### Problem requirements
From the passage on the computer aided weaving system, extract the span from "FIG. 12 is a" up to and including "take-off means 13.", copying it word for word.

### Passage
BEGIN
Embodiments of the present invention will now be described, by way of example, with reference to the accompanying drawings, in which:
FIG. 1 is a block diagram of a computer aided system for design of woven material and weaving according to the invention;
FIG. 2 is an end view of one form of warp yarn supply means for use in the computer aided system of FIG. 1 in the open position;
FIG. 3 is an end view of the warp yarn supply means of FIG. 2 in the closed position;
FIG. 4 is a side view, to a larger scale, of a bobbin support unit of the warp yarn supply means of FIGS. 2 and 3;
FIG. 5 is an end view, to a still larger scale, of the bobbin support unit of FIGS. 4;
FIG. 6 is a generally schematic side view of one form of weaving loom of the invention;
FIG. 7 is a top view of the weaving loom of FIG. 6;
FIG. 8 is a generally schematic side view of a second form of a weaving loom of the invention;
FIG. 9 is a perspective view of the weaving loom of FIG. 8;
FIG. 10 is a side view of a detail of the weaving loom of FIGS. 8 and 9;
FIG. 11 is a side view of a raised thread lifting device of a third form of the weaving loom of the invention.
FIG. 12 is a side view of the thread lifting device of FIG. 11 in the lowered position.
Referring to the drawings, FIG. 1 shows, in schematic form, a computer aided weaving system of the invention comprising a computer terminal 1 and a weaving system 2. The weaving system 2 has warp yarn supply means 3 providing a weaving loom 4 with warp yarns 5 which are gathered together by warp yarn tensioning means 6. The warp yarns 5 are then fed through shedding means 7 comprising spacing devices 8 which also help guide the yarns 5 and warp yarn movement means 9 which provides a path for weft yarn insertion means 10. The resulting fabric 11 is finished by beating-up means 12 and removed from the loom 4 by take-off means 13.
The computer terminal 1 having a computer aided input system 14 linked to a computer aided control system 15 modulates the weaving system 2 at one or more of a number of points A-G, though in this embodiment only the individual thread movement means 9 is controlled in this manner.
Referring now to FIGS. 2 to 5 of the drawings, one form of warp yarn supply means 3 for use with the system of FIG. 1, has a main support 16 on which are hingedly mounted in bookleaf form a plurality of individual bobbin support units 17 which, in turn, carry a number of yarn bobbins 18. When the warp yarn supply means 3 is open (FIG. 2), complete units 17, parts of units or possibly individual bobbins 18 may be inserted or removed. In use, the warp yarn supply means 3 is generally in a closed-up form (FIG. 3). An end 19 of each unit 17 is provided with several sets of individual yarn guide and tensioning means 20 in the form of spring steel rings 21, well known in the art.
END
### Given information
BEGIN
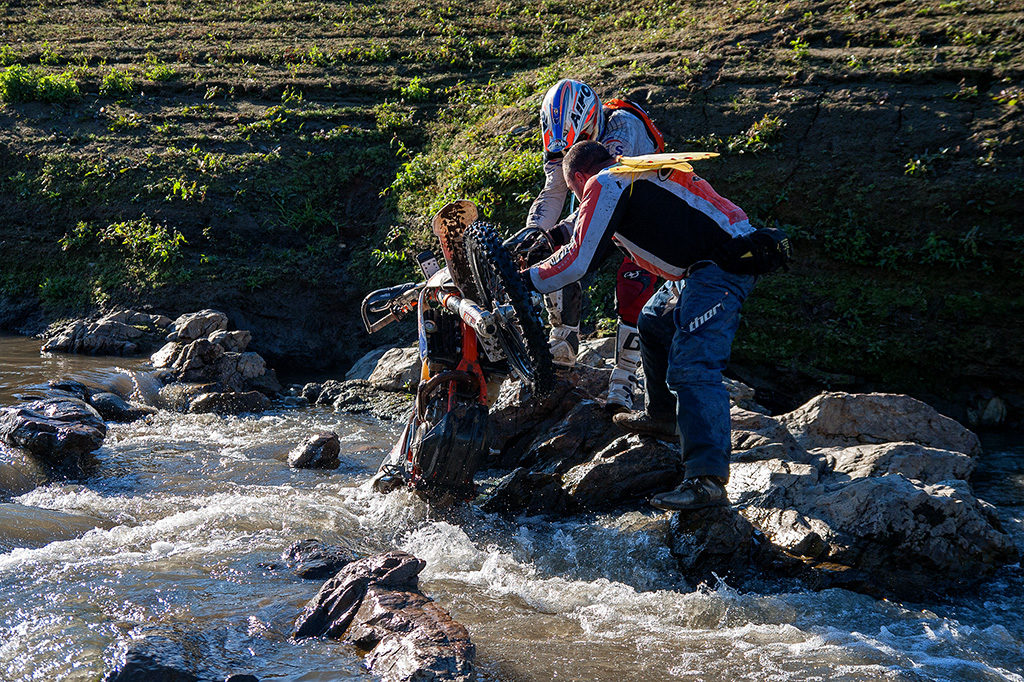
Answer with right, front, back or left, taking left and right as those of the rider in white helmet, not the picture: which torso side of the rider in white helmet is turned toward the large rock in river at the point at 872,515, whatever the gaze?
left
END
### Written reply
FIG. 12 is a side view of the thread lifting device of FIG. 11 in the lowered position.
Referring to the drawings, FIG. 1 shows, in schematic form, a computer aided weaving system of the invention comprising a computer terminal 1 and a weaving system 2. The weaving system 2 has warp yarn supply means 3 providing a weaving loom 4 with warp yarns 5 which are gathered together by warp yarn tensioning means 6. The warp yarns 5 are then fed through shedding means 7 comprising spacing devices 8 which also help guide the yarns 5 and warp yarn movement means 9 which provides a path for weft yarn insertion means 10. The resulting fabric 11 is finished by beating-up means 12 and removed from the loom 4 by take-off means 13.